L’Association des Journalistes Professionnels (AJP) de Belgique m’a demandé d’écrire un billet d’humeur après l’agression dont j’ai été la victime le lundi 20 juillet à la rédaction de Nord Eclair Mouscron. Le texte est paru, au cours de ce mois de septembre, dans « Journalistes », le bulletin mensuel de l’AJP. Je le mets en ligne sur mon blog afin de le faire partager à ceux qui ne sont pas journalistes. Précision importante à l’égard de mes collègues et confrères qui ont appris mon agression dans le mensuel et qui se sont gentiment inquiétés : je vais mieux, même si je ne tourne pas la page de ma mésaventure aussi facilement que celle d’un journal.
En 24 ans de carrière en presse régionale, jamais je n’ai pensé me faire agresser pour un article paru dans le journal. L’inattendu s’est pourtant produit le lundi 20 juillet, en fin d’après-midi, à la rédaction de Nord Eclair Mouscron. L’agresseur n’était pas un inconnu. Il s’était déjà présenté au bureau quelques semaines auparavant pour nous reprocher de l’avoir « sali »en publiant le nom de son fils qui avait tiré, à plusieurs reprises, sur des bus en face de la gare. L’affaire méritait un large développement : elle rappelait l’histoire du « tireur fou » qui avait défrayé la chronique de la cité des Hurlus au début des années 90. Par le dialogue, j’avais réussi à raisonner le père qui avait tapé violemment du poing sur le bureau d’une jeune collègue. Avant de partir, il a même remercié les journalistes présents de lui avoir permis « d’exprimer sa colère ».

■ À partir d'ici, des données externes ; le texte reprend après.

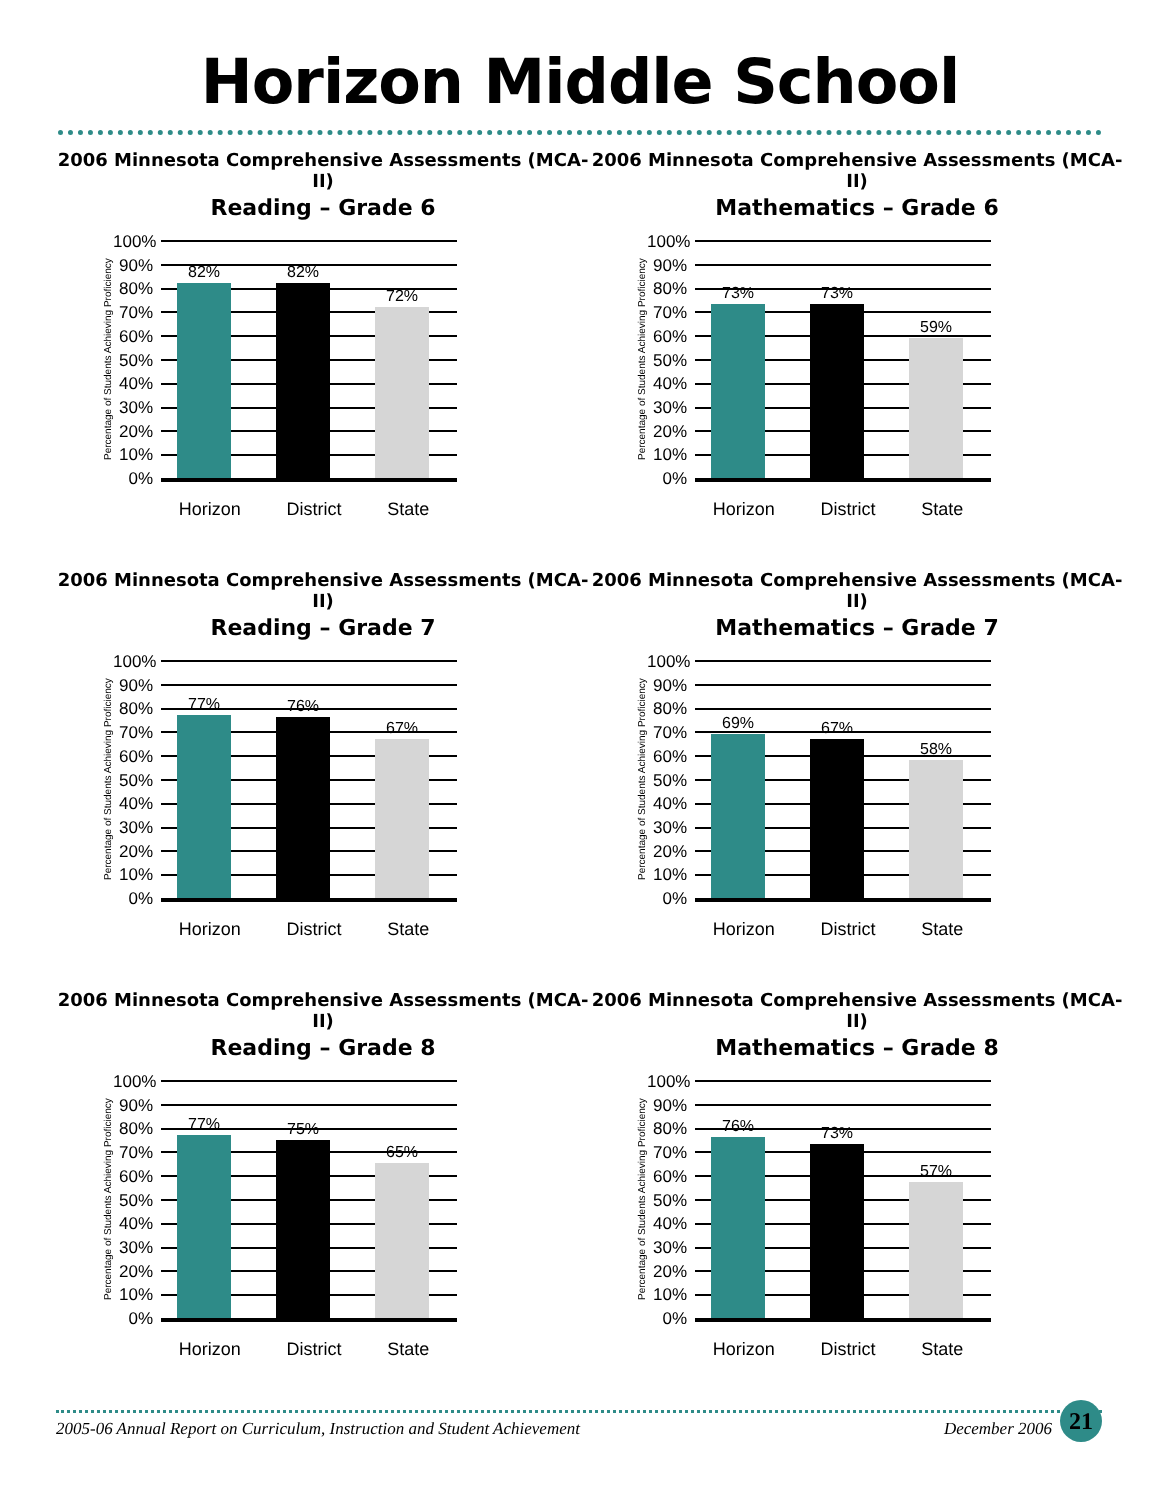Horizon Middle School
2006 Minnesota Comprehensive Assessments (MCA-II)
Reading – Grade 6
Percentage of Students Achieving Proficiency
100%
90%
80%
70%
60%
50%
40%
30%
20%
10%
0%
82%
82%
72%
Horizon District State
2006 Minnesota Comprehensive Assessments (MCA-II)
Mathematics – Grade 6
Percentage of Students Achieving Proficiency
100%
90%
80%
70%
60%
50%
40%
30%
20%
10%
0%
73%
73%
59%
Horizon District State
2006 Minnesota Comprehensive Assessments (MCA-II)
Reading – Grade 7
Percentage of Students Achieving Proficiency
100%
90%
80%
70%
60%
50%
40%
30%
20%
10%
0%
77%
76%
67%
Horizon District State
2006 Minnesota Comprehensive Assessments (MCA-II)
Mathematics – Grade 7
Percentage of Students Achieving Proficiency
100%
90%
80%
70%
60%
50%
40%
30%
20%
10%
0%
69%
67%
58%
Horizon District State
2006 Minnesota Comprehensive Assessments (MCA-II)
Reading – Grade 8
Percentage of Students Achieving Proficiency
100%
90%
80%
70%
60%
50%
40%
30%
20%
10%
0%
77%
75%
65%
Horizon District State
2006 Minnesota Comprehensive Assessments (MCA-II)
Mathematics – Grade 8
Percentage of Students Achieving Proficiency
100%
90%
80%
70%
60%
50%
40%
30%
20%
10%
0%
76%
73%
57%
Horizon District State
2005-06 Annual Report on Curriculum, Instruction and Student Achievement December 2006
21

Lorsqu’il est revenu à la rédaction, le lendemain de la parution du jugement du tribunal correctionnel qui a condamné son fils à 18 mois de prison, il n’a cette fois rien voulu entendre. Cet ancien para-commando et ex-vigile s’est précipité sur moi pour me balancer son poing dans la figure et m’écraser sur la tête tout ce qu’il avait sous la main. Je dois mon salut au dessous de mon bureau par où je me suis échappé pour gagner la cour intérieure. Mon agresseur a encore essayé de m’atteindre en tentant de défoncer la porte vitrée qui nous séparait. La scène a duré environ dix minutes. Bilan: un point de suture à la tête, des ecchymoses à la mâchoire et sur le torse ainsi que des éraflures aux jambes. Mais surtout, une énorme frayeur, quelques nuits blanches et des flash-back réguliers où je revois le poing de mon agresseur, doté d’une chevalière, fondre sur mon visage.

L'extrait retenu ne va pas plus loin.